Jessica Schurich updated the Advisory Board on West Nile Virus and mosquito control activities for the current  summer season.     West Nile Virus (WNV) is a mosquito-borne viral disease that is maintained through a transmission cycle between birds and mosquitoes.  The first human cases of WNV occurred in Colorado in 2003.  Colorado Mosquito Control Inc. contracts with the County and several surrounding cities and towns for mosquito monitoring and control.   Ms. Schurich used a PowerPoint presentation to illustrate mosquito biology, the use of  bacterial larvicides (Bti – containing dormant bacterial spores), and the location of mosquito traps and WNV test results.  The summer has been very dry, and the numbers of the Culex species of mosquitoes that most readily transmit the virus have been relatively low.  The number of mosquito pools that have tested positive for the virus was also low until a sharp spike for the traps collected during the first full week in August.  This increase in mosquito infection rates clearly shows that the risk of WNV transmission to humans has spiked, and that people should take precautions to  protect themselves from mosquito bites and the chance of WNV transmission.

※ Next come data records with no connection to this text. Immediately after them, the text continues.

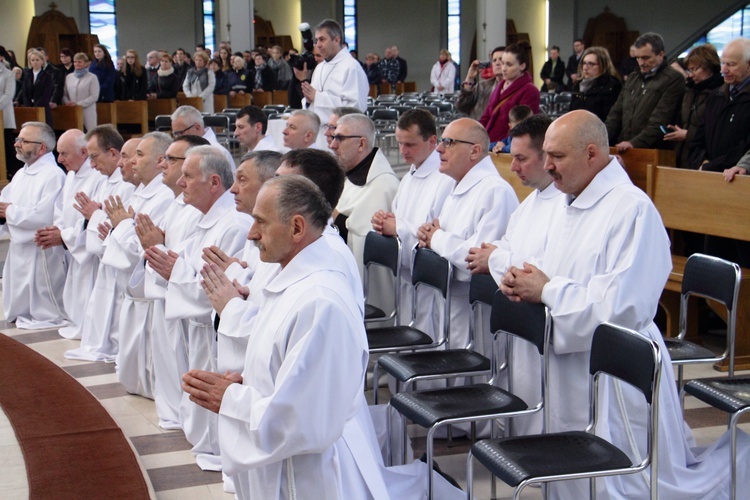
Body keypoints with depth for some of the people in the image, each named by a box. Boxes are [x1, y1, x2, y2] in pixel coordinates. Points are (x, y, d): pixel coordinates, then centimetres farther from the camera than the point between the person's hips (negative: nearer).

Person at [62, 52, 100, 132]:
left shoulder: (92, 78, 1)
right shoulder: (69, 77, 14)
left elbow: (94, 96, -7)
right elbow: (64, 95, 15)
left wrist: (78, 104, -14)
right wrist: (67, 102, -7)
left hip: (87, 112, -4)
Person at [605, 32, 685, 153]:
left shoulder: (673, 80, -2)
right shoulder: (632, 79, 22)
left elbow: (660, 121, -12)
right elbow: (616, 113, 21)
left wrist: (635, 143, -20)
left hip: (652, 150, -5)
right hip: (622, 149, 6)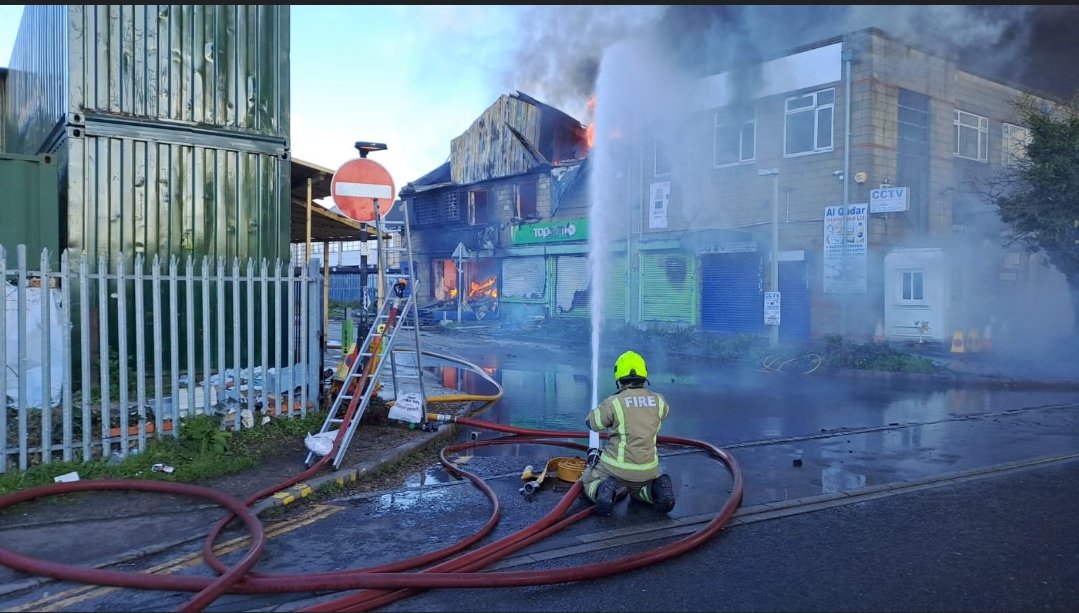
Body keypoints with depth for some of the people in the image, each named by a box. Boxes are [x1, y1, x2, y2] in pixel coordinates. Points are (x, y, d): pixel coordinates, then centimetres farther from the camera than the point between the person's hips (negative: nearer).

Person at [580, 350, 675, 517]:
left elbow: (591, 423, 1)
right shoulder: (658, 400, -4)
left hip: (616, 468, -3)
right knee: (637, 490, 36)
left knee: (587, 483, 24)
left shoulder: (613, 402, -16)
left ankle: (604, 491, -10)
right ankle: (655, 490, 2)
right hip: (647, 470, 4)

Prevention remains the main activity that people can take to limit mosquito bites and transmission of the virus.  The Department’s website has information about WNV and actions people can take on its website at


In response to a question about regulation of chemicals used for mosquito larval and adult control, it was pointed out that a National Pollution Discharge Elimination System (NPDES) general permit has been issued for these uses, and the it will be fully implemented in 2013.  Jennifer Schurich indicated that her company is very involved with that process and has taken appropriate steps to ensure full compliance.  Information about the NPDES program for pesticide applicators is available on the Colorado Department of Public Health and Environment website at


BCC Liaison Comments:

Commissioner Gaiter welcomed the new members and thanked the Advisory Board for their efforts. 


Approval of July Minutes:

Minutes from the July meeting were approved as presented.

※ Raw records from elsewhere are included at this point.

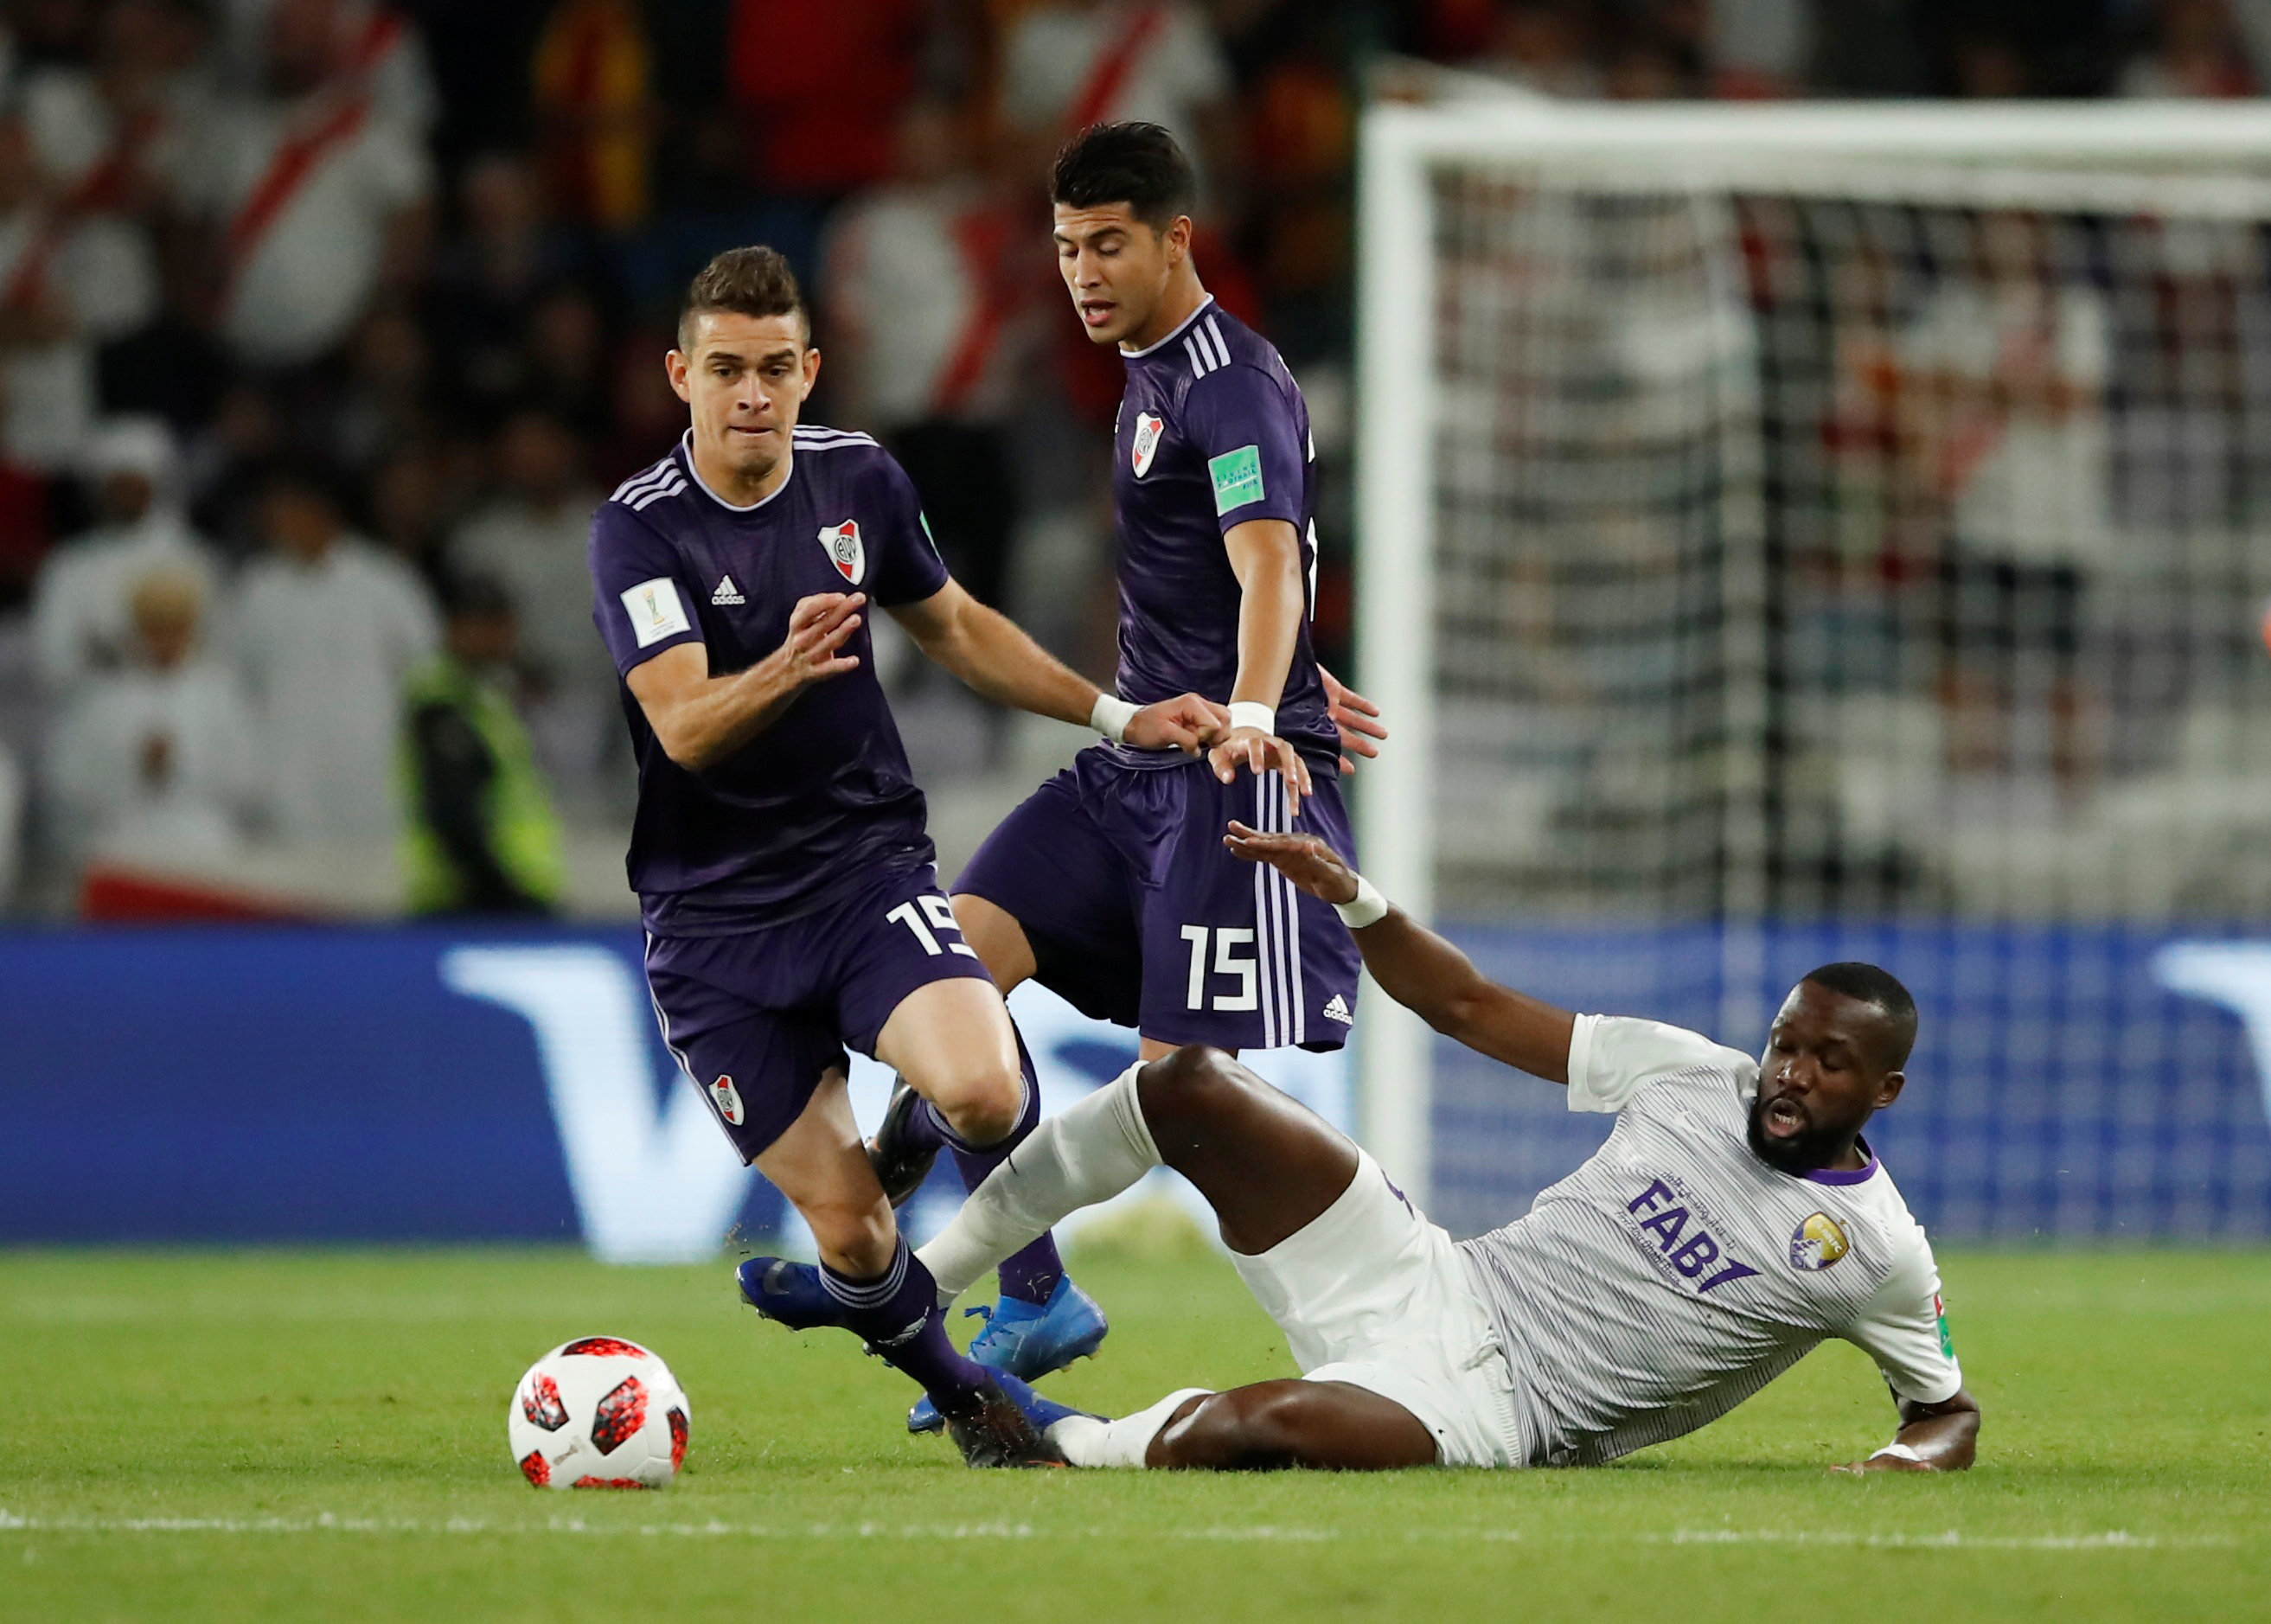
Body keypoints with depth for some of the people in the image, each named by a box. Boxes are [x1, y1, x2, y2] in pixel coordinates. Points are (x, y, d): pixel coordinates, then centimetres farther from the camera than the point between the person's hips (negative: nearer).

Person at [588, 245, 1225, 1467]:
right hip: (715, 917, -2)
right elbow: (686, 729, -25)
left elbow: (955, 629, 21)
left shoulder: (858, 480, 2)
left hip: (867, 862, 2)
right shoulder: (639, 530, -12)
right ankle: (957, 1389, 23)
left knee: (982, 1090, -28)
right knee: (846, 1223, -7)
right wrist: (787, 668, -45)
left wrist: (1118, 716, 19)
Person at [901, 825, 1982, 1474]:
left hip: (1501, 1410, -5)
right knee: (1191, 1088, -10)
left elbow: (1949, 1408, 7)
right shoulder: (1693, 1076, 5)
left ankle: (1058, 1448, -11)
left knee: (1264, 1424, -40)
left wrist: (1910, 1460, -17)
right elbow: (1471, 1009, 10)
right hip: (1436, 1289, 5)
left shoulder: (1877, 1254, -6)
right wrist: (1354, 902, -4)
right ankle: (913, 1283, 1)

Kimberly Karish noted that CSU is no longer actively pursuing a partner to develop a wind farm at Maxwell Ranch.  This item was of interest to the EAB, and will be classified as inactive status. 


Melissa Chalona recently attended a forum on regional oil and gas development in Northern Colorado.  The meeting was a joint informational meeting of the Associated General Contractors of Colorado and the American Council of Engineering Professionals.  She also noted that the Fort Collins City Council is meeting the same time as the EAB meeting to consider potential regulations on oil and gas operations in the City.

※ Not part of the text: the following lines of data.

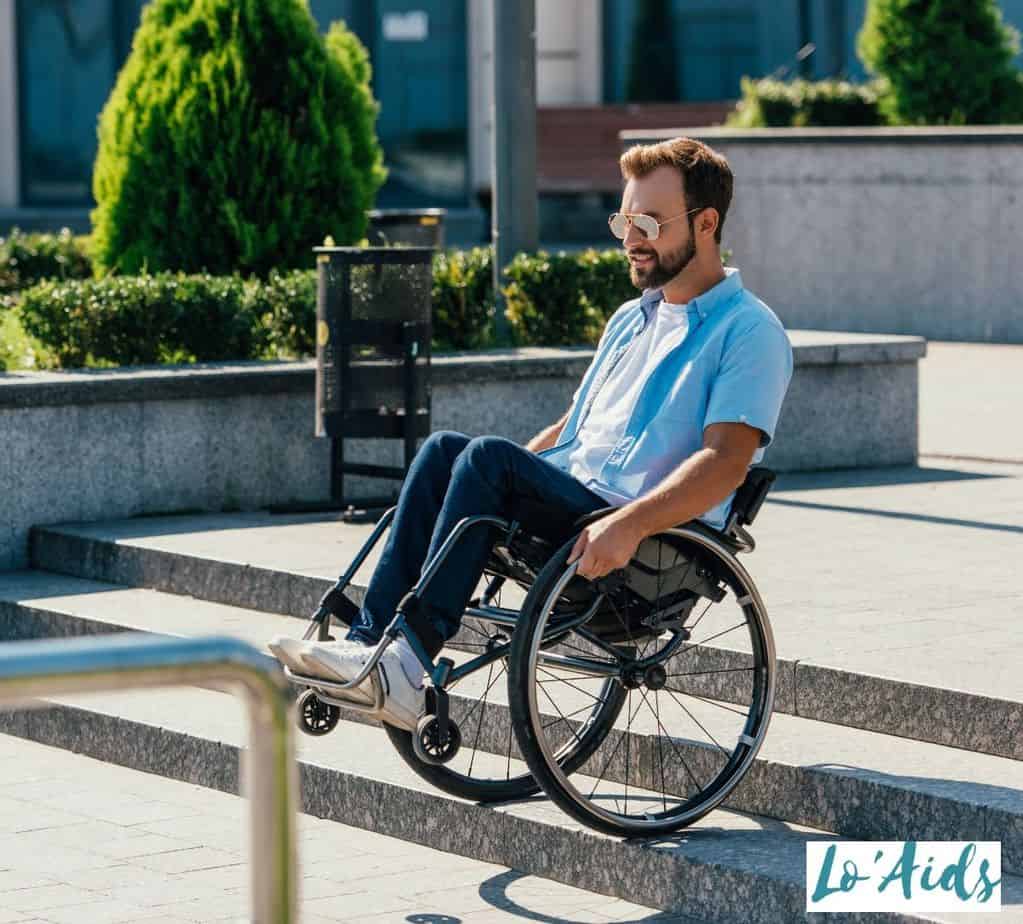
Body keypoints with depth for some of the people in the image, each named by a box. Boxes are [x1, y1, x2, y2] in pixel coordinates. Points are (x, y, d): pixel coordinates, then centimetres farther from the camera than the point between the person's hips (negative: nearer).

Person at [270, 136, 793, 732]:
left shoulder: (749, 332, -4)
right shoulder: (632, 320, 24)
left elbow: (727, 461, -18)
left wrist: (630, 524, -32)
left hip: (656, 542, -8)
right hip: (569, 501, 8)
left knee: (489, 458, -26)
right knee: (443, 450, -14)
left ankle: (407, 660, -31)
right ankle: (371, 639, -23)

Kimberly Karish noted that the Environmental Impact Statement for the Over the River art project on the Arkansas River between Salida and Canyon City proposed by the artist Christo has been approved by the Bureau of Land Management.  The project is not moving forward at this time however, because it is tied up with lawsuits and administrative appeals. 


EAB Issue Index:

Doug Ryan will update the Issue Index related to the topics discussed at the meeting.  A number of updates were made to the EAB member coordinator assignments on the index.